* **Exercise text**

-------------------------

Mulcair was unpopular with Alberta New Democrats, who never forgave him for musing that Canada has “Dutch disease” because of the monetary and fiscal consequences of being an all-your-eggs-in-one-basket major energy exporter. This interesting piece of punditry did not go over well in Alberta. But to his very great credit, Mulcair attempted to walk a fine and balanced line between these contending western regions and NDP governments, mindful of the fundamental duty of federal leaders and parties to find themes that bring Canadians in different regions together instead of dividing them.

Jagmeet Singh, positioning the NDP on its own ballot question for winning the campaign. Wayne Polk Flickr photo

Here again, Jagmeet Singh’s NDP has repudiated their former federal leader—and the Notley NDP. Indeed, in some of their statements about fracked natural gas and the infrastructure required to develop B.C.’s LNG industry, the Singh federal NDP is throwing the Horgan B.C. NDP government into the repudiation bin for good measure. In lieu of Notley’s grand bargain and Horgan’s B.C.-first LNG plan, the federal NDP is going into the 2019 campaign with an uncompromising green agenda that repeats the views of the world’s most committed and alarmed climate change campaigners.

Having done this, the Singh New Democrats almost certainly can’t make it the core of their appeal. Because if they convince their own voters that climate change is the single most important thing that must be addressed now, quite a few of them might well vote for the Green Party. If the next election is about a single issue, there is a single-issue party available on this issue.

So, if the Singh NDP’s campaign can’t be about flanking the Liberals on the right on fiscal and economic issues; probably can’t be about getting rid of Trudeau; can’t be about stopping the populist right-wing haters; and can’t only or principally be about flanking the Liberals on the left on climate change policy—what can it be about?

Going into the campaign, Jagmeet Singh and his team were getting ready to ask this: “The question in this election is, why do Liberals and Conservatives keep making life easier for the rich—and harder for the rest of us?” This campaign frame gets us back to the painful lesson of 2015. Voters—certainly any voters willing to consider voting NDP under Jagmeet Singh—are looking for an alternative to austerity policies that favour the few and betray the many.

Most Canadian families can see themselves in that question. Most Canadian families live the experience of needing two or three incomes to make ends meet. Of creeping precarious employment, everywhere. And of everyone with a claim on their income—the mortgage bank or the landlord, the grocery store, the phone company and the gas company—getting regular raises at their expense. While most people haven’t had a real raise themselves in a generation. While many have seen their jobs shipped overseas, with minimum wage work in retail beckoning as an alternative… maybe. 

Trump spoke to working American families about these themes, and persuaded them he cared more about them than Hillary Clinton and the Democrats did. Other populists on the right are now following suit—and offering their solutions, which are about doubling down on the fiscal and economic policies that created all of this, while bashing your neighbour because she is from Syria.

Jagmeet Singh’s NDP are hoping to make the election about these issues, too. The trick is going to be to get voters to ask themselves that question, without being distracted by the other questions discussed above. If Jagmeet Singh succeeds in doing this, he’ll prove—not for the first time in recent federal political history—that the leader of the third party has been underestimated.  

Brian Topp is a partner at KTG Public Affairs, a fellow at the Public Policy Forum, a director on the board of the Broadbent Institute, and is teaching a course at the Max Bell School of Public Policy at McGill University. He served as chief of staff to Alberta Premier Rachel Notley.

-------------------------

* **Data extract**

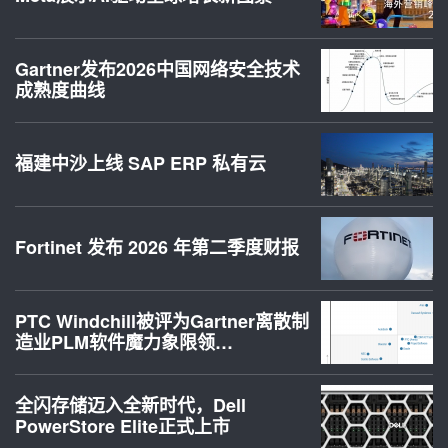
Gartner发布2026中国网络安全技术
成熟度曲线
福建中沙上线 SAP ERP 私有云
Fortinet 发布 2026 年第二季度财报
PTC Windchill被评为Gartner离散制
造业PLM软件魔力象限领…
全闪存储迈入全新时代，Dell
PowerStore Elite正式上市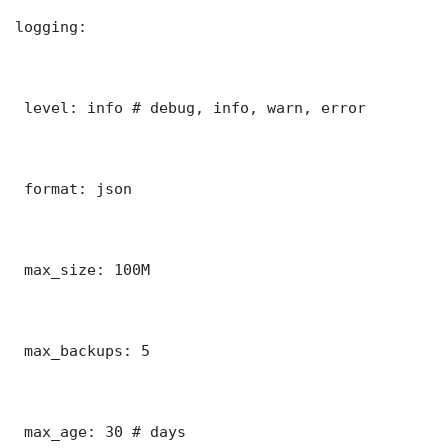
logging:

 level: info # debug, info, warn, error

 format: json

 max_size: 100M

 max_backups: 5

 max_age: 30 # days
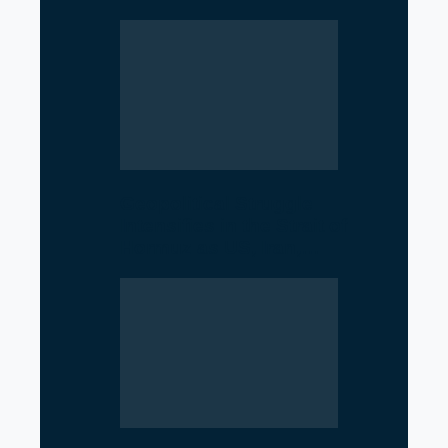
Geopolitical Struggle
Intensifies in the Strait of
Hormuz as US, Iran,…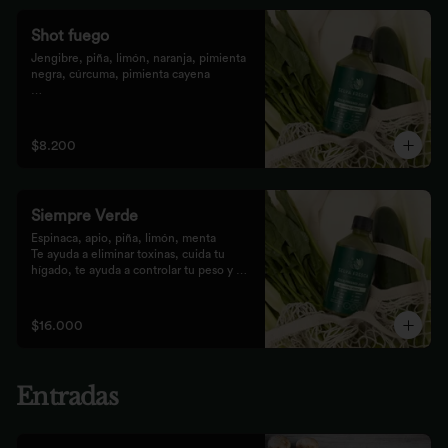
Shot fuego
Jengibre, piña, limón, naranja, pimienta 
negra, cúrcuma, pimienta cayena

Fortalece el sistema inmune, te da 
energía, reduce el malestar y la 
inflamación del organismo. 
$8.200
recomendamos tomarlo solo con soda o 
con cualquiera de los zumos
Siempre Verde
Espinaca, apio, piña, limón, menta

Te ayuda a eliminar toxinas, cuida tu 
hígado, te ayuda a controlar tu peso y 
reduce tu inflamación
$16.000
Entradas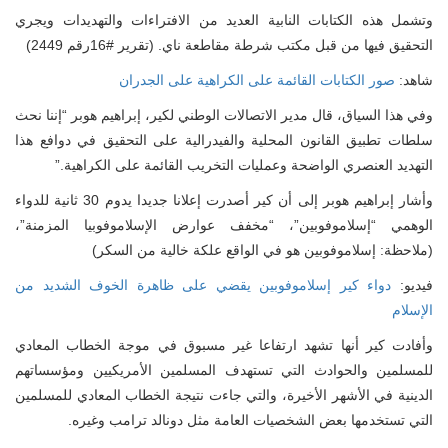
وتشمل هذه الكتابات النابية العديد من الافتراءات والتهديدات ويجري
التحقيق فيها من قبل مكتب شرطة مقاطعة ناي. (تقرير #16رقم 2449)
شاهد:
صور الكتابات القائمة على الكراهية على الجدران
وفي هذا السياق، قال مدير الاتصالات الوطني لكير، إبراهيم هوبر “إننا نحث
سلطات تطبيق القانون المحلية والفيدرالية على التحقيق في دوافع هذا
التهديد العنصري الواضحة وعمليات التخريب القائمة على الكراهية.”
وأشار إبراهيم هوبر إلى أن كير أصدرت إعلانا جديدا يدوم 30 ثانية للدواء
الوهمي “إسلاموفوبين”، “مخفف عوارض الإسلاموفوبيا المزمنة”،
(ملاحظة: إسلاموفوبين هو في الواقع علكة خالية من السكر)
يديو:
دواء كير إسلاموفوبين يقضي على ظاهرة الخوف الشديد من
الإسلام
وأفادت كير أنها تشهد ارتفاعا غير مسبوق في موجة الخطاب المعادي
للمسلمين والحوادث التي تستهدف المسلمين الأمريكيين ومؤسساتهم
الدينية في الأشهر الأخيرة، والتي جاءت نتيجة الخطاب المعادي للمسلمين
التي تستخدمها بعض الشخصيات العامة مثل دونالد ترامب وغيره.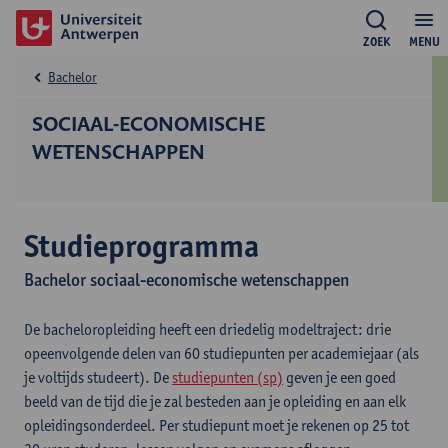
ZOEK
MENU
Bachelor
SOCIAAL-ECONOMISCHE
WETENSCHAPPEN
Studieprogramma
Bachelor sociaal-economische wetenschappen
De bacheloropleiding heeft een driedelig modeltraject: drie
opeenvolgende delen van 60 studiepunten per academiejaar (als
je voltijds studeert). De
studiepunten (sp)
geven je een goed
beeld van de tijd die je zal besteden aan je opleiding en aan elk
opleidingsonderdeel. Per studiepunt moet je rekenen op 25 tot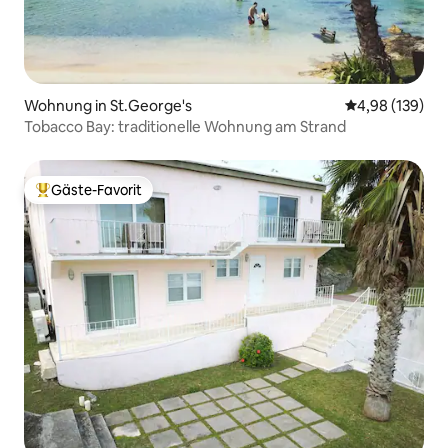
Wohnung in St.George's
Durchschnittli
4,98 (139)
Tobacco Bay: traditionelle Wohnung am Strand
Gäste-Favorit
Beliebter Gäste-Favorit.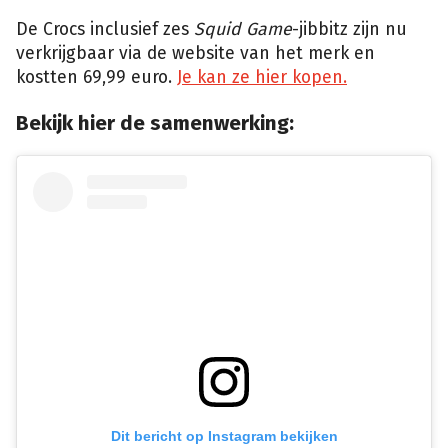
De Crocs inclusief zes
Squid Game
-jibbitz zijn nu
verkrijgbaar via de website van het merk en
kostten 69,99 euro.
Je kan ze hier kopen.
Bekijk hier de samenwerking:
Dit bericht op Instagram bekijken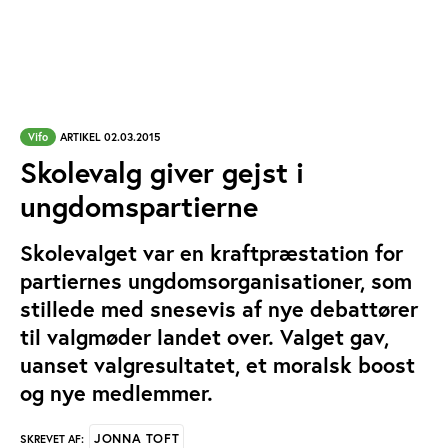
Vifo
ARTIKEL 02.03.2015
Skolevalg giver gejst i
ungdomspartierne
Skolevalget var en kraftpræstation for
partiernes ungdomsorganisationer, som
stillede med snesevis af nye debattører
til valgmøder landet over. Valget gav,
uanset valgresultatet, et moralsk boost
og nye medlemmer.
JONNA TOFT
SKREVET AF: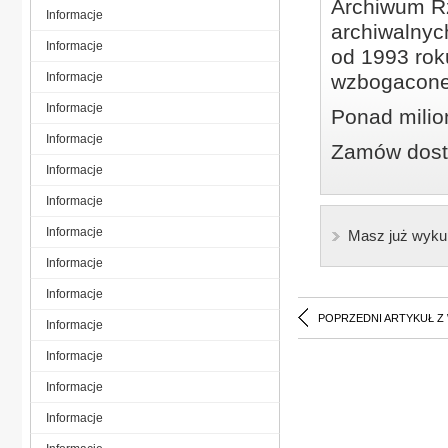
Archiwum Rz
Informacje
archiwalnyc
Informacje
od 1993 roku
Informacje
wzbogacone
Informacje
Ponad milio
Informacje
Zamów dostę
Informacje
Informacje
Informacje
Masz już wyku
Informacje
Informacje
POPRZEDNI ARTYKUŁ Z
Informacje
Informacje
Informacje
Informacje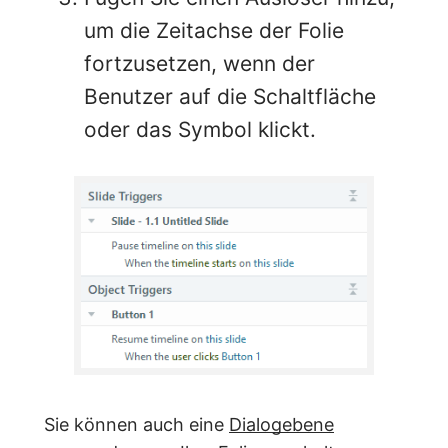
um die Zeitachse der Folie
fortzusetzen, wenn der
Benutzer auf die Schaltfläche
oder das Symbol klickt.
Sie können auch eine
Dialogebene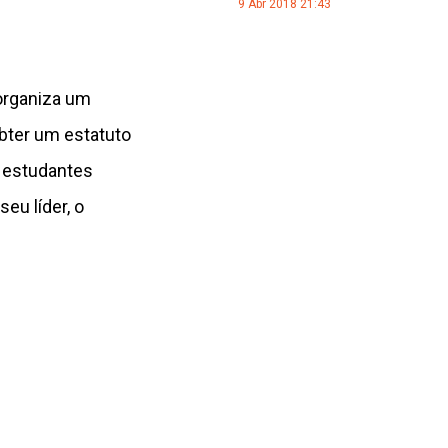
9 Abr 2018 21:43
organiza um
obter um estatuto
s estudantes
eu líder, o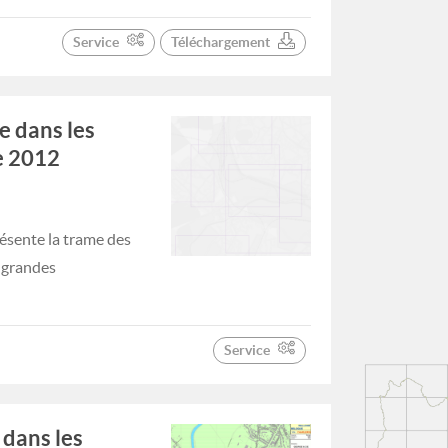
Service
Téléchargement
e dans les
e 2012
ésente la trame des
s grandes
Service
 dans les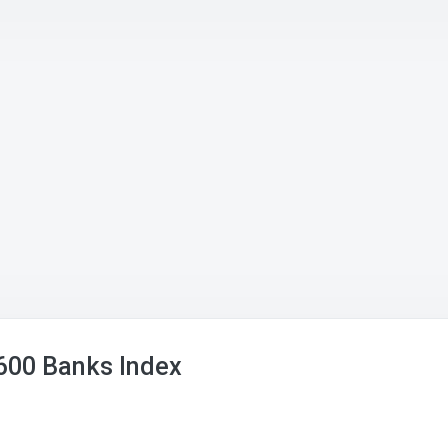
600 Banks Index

-------------------------

* **Exercise goal**
Retype the stretch of the NDP campaign article from "Having done this, the" through "on this issue.". Rely only on the article about the federal NDP's campaign, not on the listing.

* **Your response**
Having done this, the Singh New Democrats almost certainly can’t make it the core of their appeal. Because if they convince their own voters that climate change is the single most important thing that must be addressed now, quite a few of them might well vote for the Green Party. If the next election is about a single issue, there is a single-issue party available on this issue.